*ASSIGNMENT 1*
According to the passage on Norman architecture, which architectural movement took its place in the 12th century?
*ASSIGNMENT 2*
Write out the passage on Norman architecture from "The biggest difference" through "used in cloisters.".
*ASSIGNMENT 3*
Extend the passage on Norman architecture with the text that would follow its final sentence.

*EXTRACT PROVIDED*
Norman Architecture came about in the Middle Ages and was named for its roots in Normandy. This era in architecture started in the early 11th century, following the Saxon architectural movement, then ending in the 12th century making way for the Gothic movement.
Norman Architecture is a form of the dominant Romanesque Architecture that sprang from the Normans (Vikings) who conquered England. Its growth brought about large, impenetrable cathedrals, monasteries, castles, fortresses and fortifications. The most typical monastery buildings were constructed during this movement. These structures were short and stocky, rectangular or circular in form. One of the most famous abbeys, Mont-Saint-Michel, was erected during the Norman era.
The majority of Norman Architecture was used in religious buildings such as grand cathedrals and churches that dotted the countryside throughout villages. The most symbolic feature of these Norman churches is the cross-like shape which was borrowed from the Roman basilica motif. These churches had bell towers, or campaniles which were erected nearby the main church building. A-typical medieval castles are very distinctively Norman designs and sprouted up throughout England, Scotland, Ireland, Normandy and Italy.
The biggest difference with the Italian architecture was the combination of Norman features along with Byzantine and Arabic styles. Unfortunately, this combination made for a very dark and gloomy atmosphere. Actually, Norman Architecture is an offshoot of Romanesque Architecture which borrowed most of its architecture from the classic Roman approach and began in Lombardy, Italy. These structures consisted of arches, vaults, columns and arcades. It most commonly used the rounded arch that was actually a creation of the Romans This style also used a variety of vault styles and most commonly the barrel and curved vaults which was broadly used in cloisters.
Building Materials & Adornments
Norman Architecture’s building materials mostly consisted of stones, for greater stability. These stones were rough and uncut because there were no mason cutters in the Norman era. Therefore, these stones were large and intermittently shaped which contributed to the building’s appearance as massive and bulky.

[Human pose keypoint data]

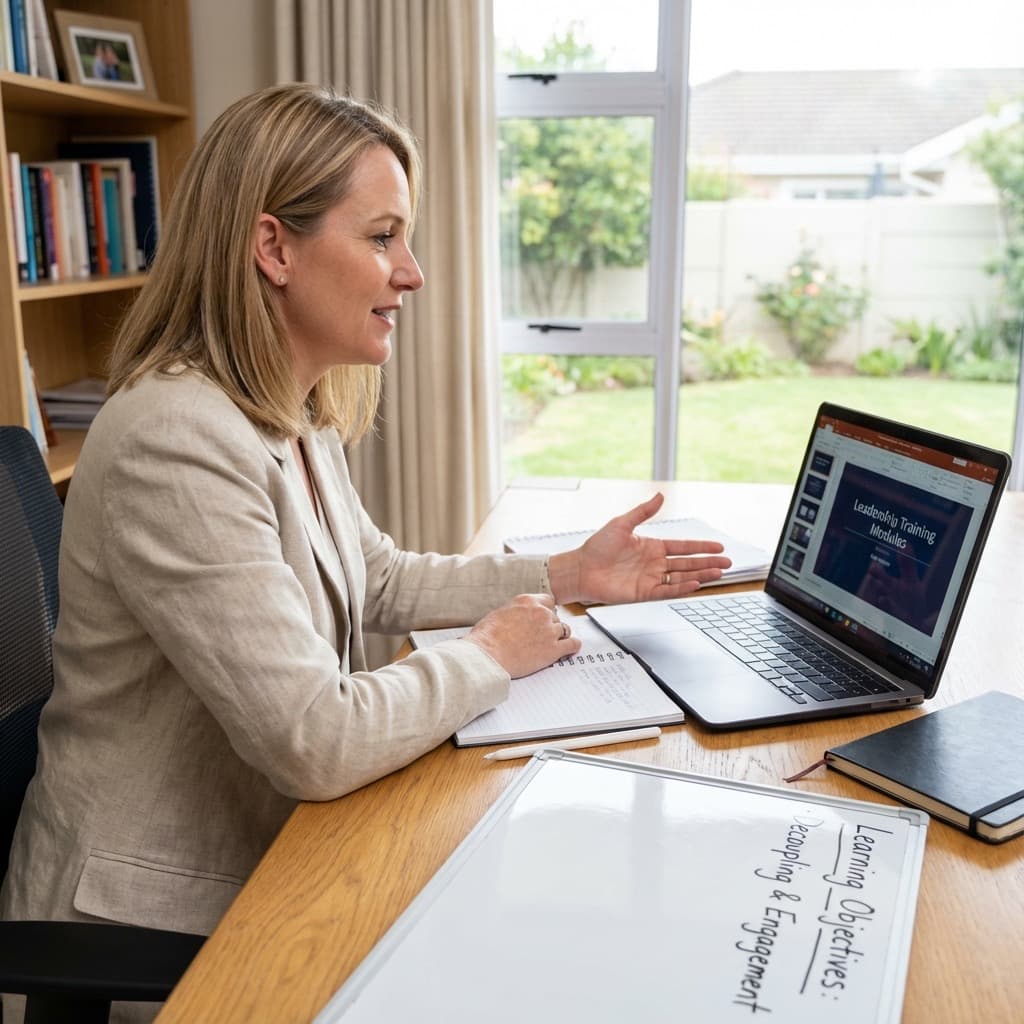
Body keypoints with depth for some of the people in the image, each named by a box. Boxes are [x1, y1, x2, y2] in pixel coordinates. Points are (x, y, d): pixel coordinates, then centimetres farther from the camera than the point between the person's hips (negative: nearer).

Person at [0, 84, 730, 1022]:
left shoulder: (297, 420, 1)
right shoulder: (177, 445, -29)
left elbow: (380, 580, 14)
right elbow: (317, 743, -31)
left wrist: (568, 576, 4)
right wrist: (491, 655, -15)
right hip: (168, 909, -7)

*YOUR RESPONSE 1*
The Gothic movement.

*YOUR RESPONSE 2*
The biggest difference with the Italian architecture was the combination of Norman features along with Byzantine and Arabic styles. Unfortunately, this combination made for a very dark and gloomy atmosphere. Actually, Norman Architecture is an offshoot of Romanesque Architecture which borrowed most of its architecture from the classic Roman approach and began in Lombardy, Italy. These structures consisted of arches, vaults, columns and arcades. It most commonly used the rounded arch that was actually a creation of the Romans This style also used a variety of vault styles and most commonly the barrel and curved vaults which was broadly used in cloisters.

*YOUR RESPONSE 3*
Like their Roman predecessors, Norman roofs were vaulted because the vaults made for a more balanced weight distribution across the entire roof.
Adornments were very minimal in Norman buildings, although some architects would chisel a series of carvings offering a trompe de l’oeil effect instead of an arch appearance. There were other architects that would carve moldings into the stone surfaces and a very small number who were so handy with their chisels, they would carve animals onto reliefs, over doorways or tympanums. Rarely were arches or columns decorated at all.
A tympanum was usually a space between an arch and the horizontal head of a door or window.
By the time the Norman movement hit its peak in the 12th century, adornments became more popular. These embellishments eventually climaxed with the first stained glass windows of the 12th century, directly before the progression of Gothic Architecture.
Norman To Gothic Windows
Another distinguishing feature in Norman Architecture were very small windows. Before the Gothic movement, architects steered clear of building large windows because there was a high risk of buildings collapsing. Those who lived in these buildings were in a very dark, dim environment, having to rely on candles for their only source of light.
Once the Gothic period took over, architects were able to safely install huge windows and finally bring in much needed sunlight. These large windows attributed to cathedrals having a heavenly aura about them.
The Progression of Buildings & Walls
Also, during this time period, both Romanesque and Norman Architecture started the development of taller buildings such as castles and cathedrals which were to become the largest structures throughout Europe. The buildings were generally square and housed guards who worked as night watchmen, scanning for intruders.
The walls of these taller buildings became a great deal thicker in order to provide a better support for the building’s height. The interior housed enormous columns that also provided much needed support. Eventually the walls became much thinner with the creation of the flying buttress, which came about through the Gothic movement. The flying buttress is considered one of the greatest architectural achievements in all of history. Though mostly Gothic now, the first Norman architectural achievement in England was London’s Westminster Abby, whilst Durham Cathedral is the largest and finest example of Norman architecture in England.
A lot of people are unaware that many Gothic structures started off as Norman buildings then later on were embellished upon by Gothic architects. This is also true in regards to castle towers and towers erected on cathedral grounds. These square, thick-walled buildings were used as dungeons and defense fortresses.
The world famous Tower of London, also known as the White Tower, served as a royal dungeon, imprisoning the likes of Anne Boleyn and Sir Walter Raleigh. This building is a next to last example of Norman Architecture. Considered extremely tall for its time, at 90 feet, The Tower of London had extremely thick walls that spanned approximately 15 feet in width in order to support it’s massive height. Like many Romanesque buildings, it offers fortress-like in design and structure.
While Gothic Architecture was known for its very tall, magnificent buildings, the overall structures were a continuation of Norman. Norman Architecture used rounded arches and ribbed vaults that formed barrel vaults, while Gothic Architecture used pointed arches. It is commonly believed that the Gothic Architecture, as we know it today, would not have existed if it were not for Norman Architecture.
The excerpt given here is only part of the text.